Provided text
5a. TOPIC 1 – Tidal amplification
In this topic we study the factors that influence tidal amplification/tidal damping in an estuary. Moreover, we look at how tidal amplification in an estuary can be stopped or even be reduced. To study this topic, we used tidal data and topobathymetry data (see §3.1.2 and §3.1.1). Secondly, we calculated the tidal damping scale (§3.2.2), a parameter which describes tidal amplification/damping in an estuary.
Tidal range
The tidal range characteristics are unique for each estuary (Figure 29). The most important differences between the four estuaries are:
 The tidal range at the mouth
 The maximum tidal range
 The position of the maximum in tidal range
 The number of kilometers with increase/decrease in tidal range
 The strength of the increase/decrease in tidal range (i.e. the tidal range gradient)
The smallest and highest tidal ranges at the mouth are respectively observed for the Elbe and Humber. Scheldt and Weser have intermediate tidal ranges and are comparable (Figure 29). The tidal range in the Scheldt, Elbe and Weser estuaries is almost everywhere higher than the tidal range at the mouth (Figure 30, Figure 31: >80% estuary length). For the Humber, this is only the case for about 50% of the estuary length (Figure 31). Although the tidal range in the Weser estuary is for the entire estuary higher than the tidal range at the mouth, it is featured by the lowest TR_{x}/TR_{0} values (Figure 30 and Figure 31). Two factors are important in determining TR_{x}/TR_{0} values : (1) the value of the tidal range gradient, and (2) the distance over which increase/decrease in tidal range occurs (see Figure 32 and Figure 33). As a consequence, the rather low maximum in tidal range increase (2 cm/km), and the limited distance over which increase in tidal range occurs results in rather low TR_{x}/TR_{0} values for the Weser. This is in contrast to the Scheldt estuary, where larger maximum values occur (up to 3 cm/km), and where the increase in tidal range occurs over a large distance (Figure 32 and Figure 33). In general we may conclude that tidal amplification is the highest in the Scheldt (TR_{x}/TR_{0} ~ 1.4), followed by the Elbe (TR_{x}/TR_{0} ~ 1.3) and Humber (TR_{x}/TR_{0} ~ 1.15), and that tidal amplification in the Weser is the smallest (TR_{x}/TR_{0} ~ 1.1). Similar values are observed by van Rijn (2011)
5a. Damping or amplification?

Raw records

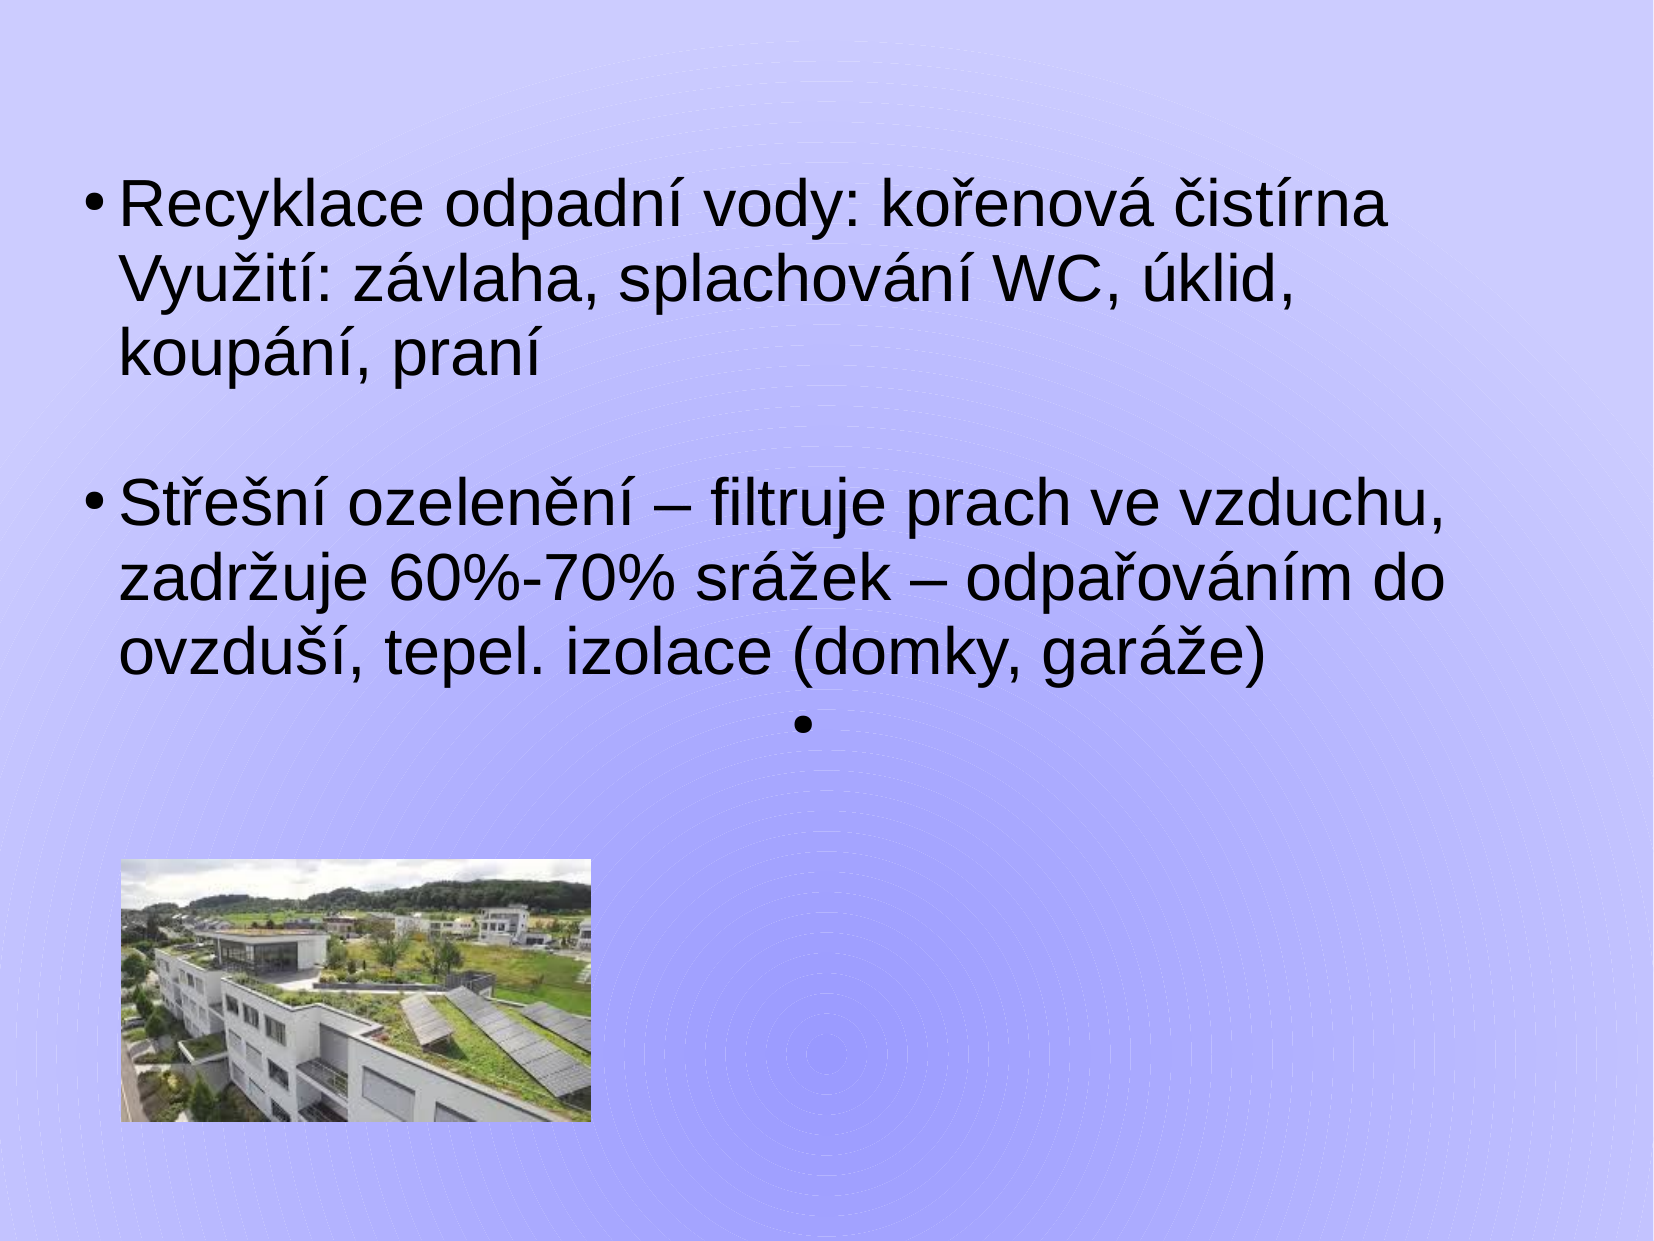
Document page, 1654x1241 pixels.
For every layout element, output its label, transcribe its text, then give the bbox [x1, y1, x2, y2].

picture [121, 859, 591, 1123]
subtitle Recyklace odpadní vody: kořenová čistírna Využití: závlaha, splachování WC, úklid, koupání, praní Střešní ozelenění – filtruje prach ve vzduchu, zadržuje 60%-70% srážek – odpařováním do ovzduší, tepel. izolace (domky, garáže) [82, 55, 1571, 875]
---
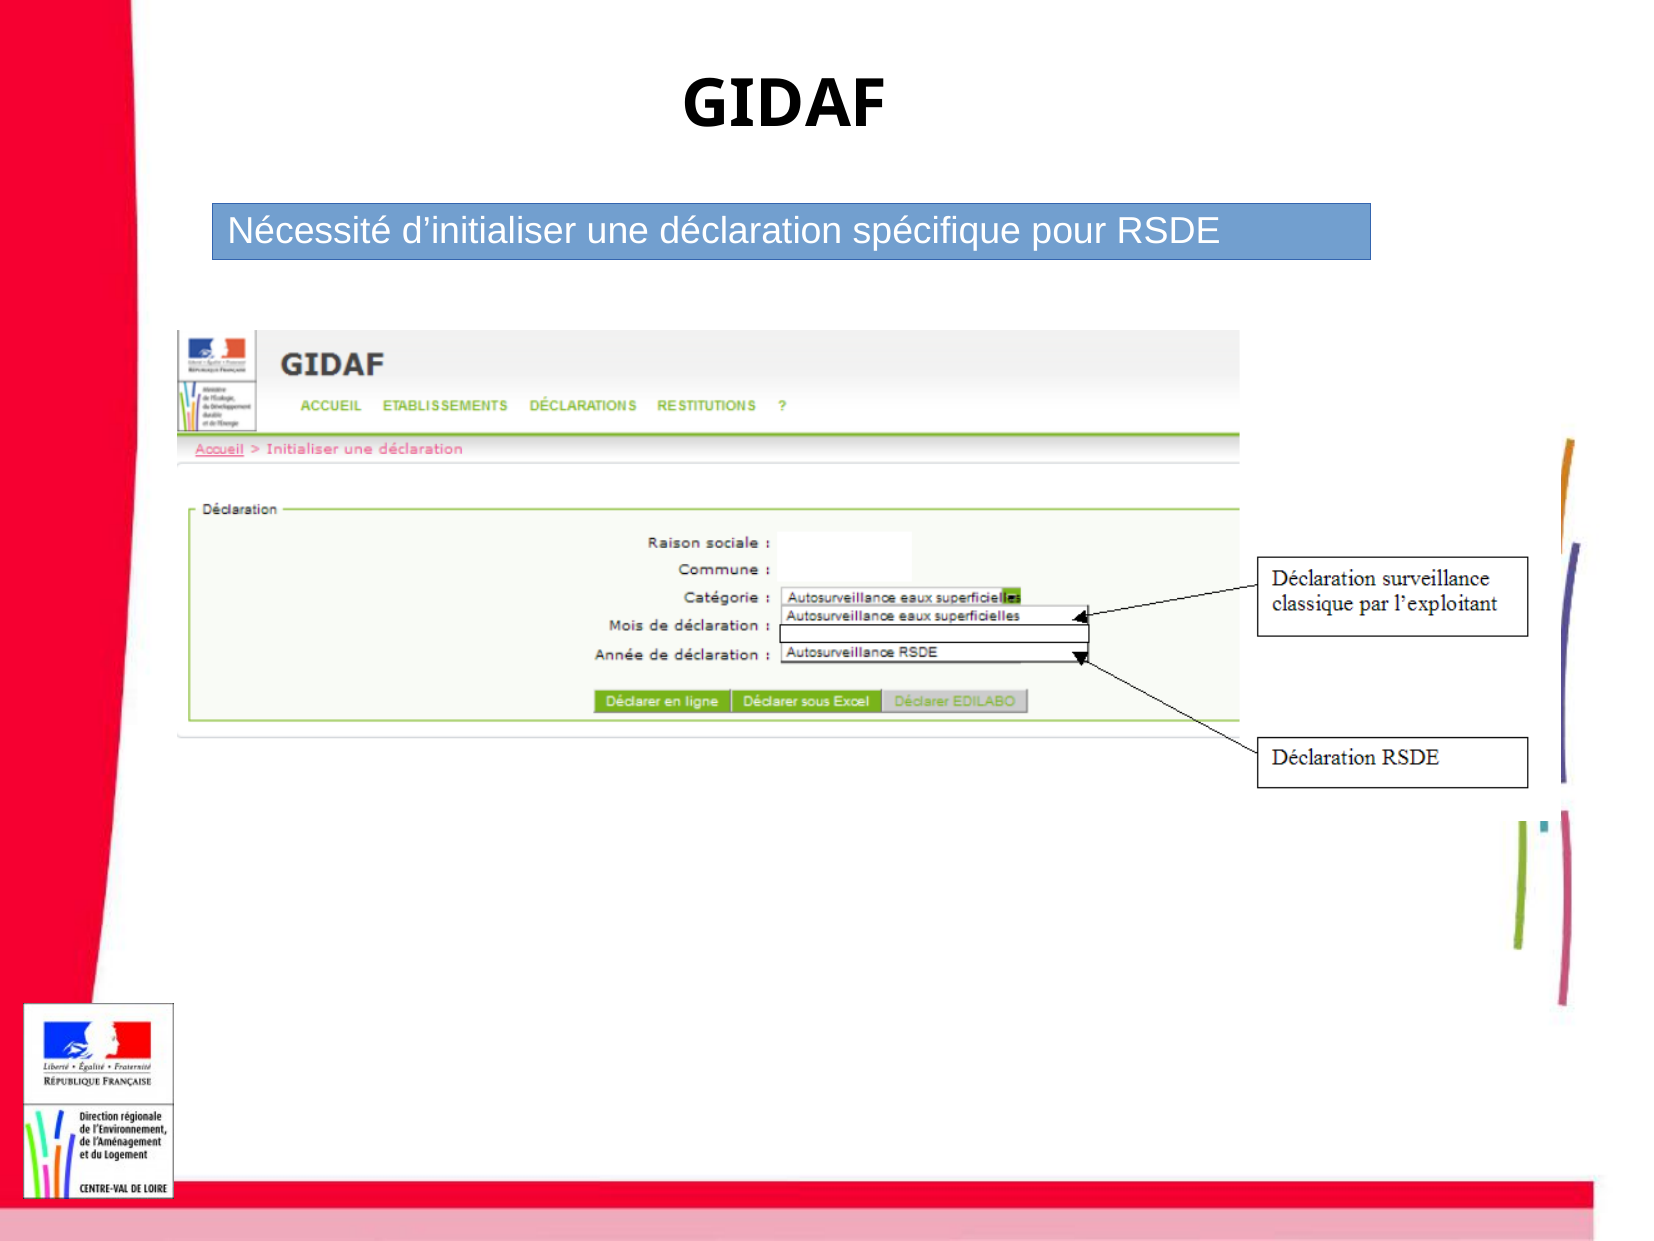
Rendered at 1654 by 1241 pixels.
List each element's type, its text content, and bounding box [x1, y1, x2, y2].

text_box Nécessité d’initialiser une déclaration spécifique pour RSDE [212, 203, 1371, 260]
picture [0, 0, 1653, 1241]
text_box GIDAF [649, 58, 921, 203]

Short exercise A
In the tidal amplification text, which estuary has the smallest tidal amplification?
Short exercise B
Carry on the tidal amplification text from the point where it stops.

Result A
The Weser, with TR_{x}/TR_{0} of about 1.1.

Result B
Tidal damping and tidal amplification was in this study evaluated in two ways:
 By the theoretical derived tidal damping scale parameter (Savenije, 2001) (see §3.2.2): if 1/β > 0 amplification prevails, if 1/β < 0 damping prevails
 By the observed tidal range gradient: if 𝛁 TR > 0 amplification prevails, if 𝛁 TR < 0 damping prevails
We observe that there is a good agreement between the theoretical tidal damping (1/β) and the observed changes in tidal range gradient. Data points with 1/β > 0 (amplification) correspond with an increase in tidal range (𝛁 TR > 0), data points with 1/β < 0 (damping) correspond with a decrease in tidal range (𝛁 TR < 0) (Figure 34). These observations are valid for all estuaries. Note that for the Weser, the tidal damping is very limited (see also Figure 32 and Figure 33).
5a. Critical threshold values for depth and estuary convergence
It is assumed that the convergence of the estuary is an important driver for the tidal amplification, while limited water depth will cause friction and lead to a damping of the tidal range. In the next paragraphs we present threshold values in estuary depth, for which we can expect tidal amplification/damping, taking into account the estuary convergence.
Based on the theoretical tidal damping (1/β)
The relationship between the cross section averaged depth at LW (measure for the friction) and the theoretical tidal damping (1/β) shows that for the most convergent estuary (Humber, 1/b = 4.18*10E5, see Table 4 and Figure A 4) tidal amplification (1/β > 0) occurs at DLW > 4.2 m and that tidal damping (1/β < 0) occurs at DLW < 4.2 m (i.e. based on a logarithmic trendline) (Figure 35 and Table 7). For the least convergent estuary (Elbe, 1/b = 2.75*10E5, see Table 4 and Figure A 2) the critical threshold value for DLW occurs at 6.4 m, and for the intermediate converging estuary (Scheldt, 1/b = 3.39*10E5, see Table 4 and Figure A 1) at 5.6 m (Figure 35). For the Weser it was not possible to establish a proper trendline due to the lack of data points representing tidal damping (Figure 35).
Based on the found threshold values for DLW (Figure 35) and the estuary convergence, tidal amplification and tidal damping in an estuary can be described as a function of the estuary convergence and the estuary depth (Figure 36). We observe that for more convergent estuaries, amplification occurs at more shallow conditions compared to less convergent estuaries. The found threshold values for tidal amplification/damping range between 4.2 m (for the most convergent estuary, i.e. the Humber) and 6.4 m for the least convergent estuary (i.e. the Elbe).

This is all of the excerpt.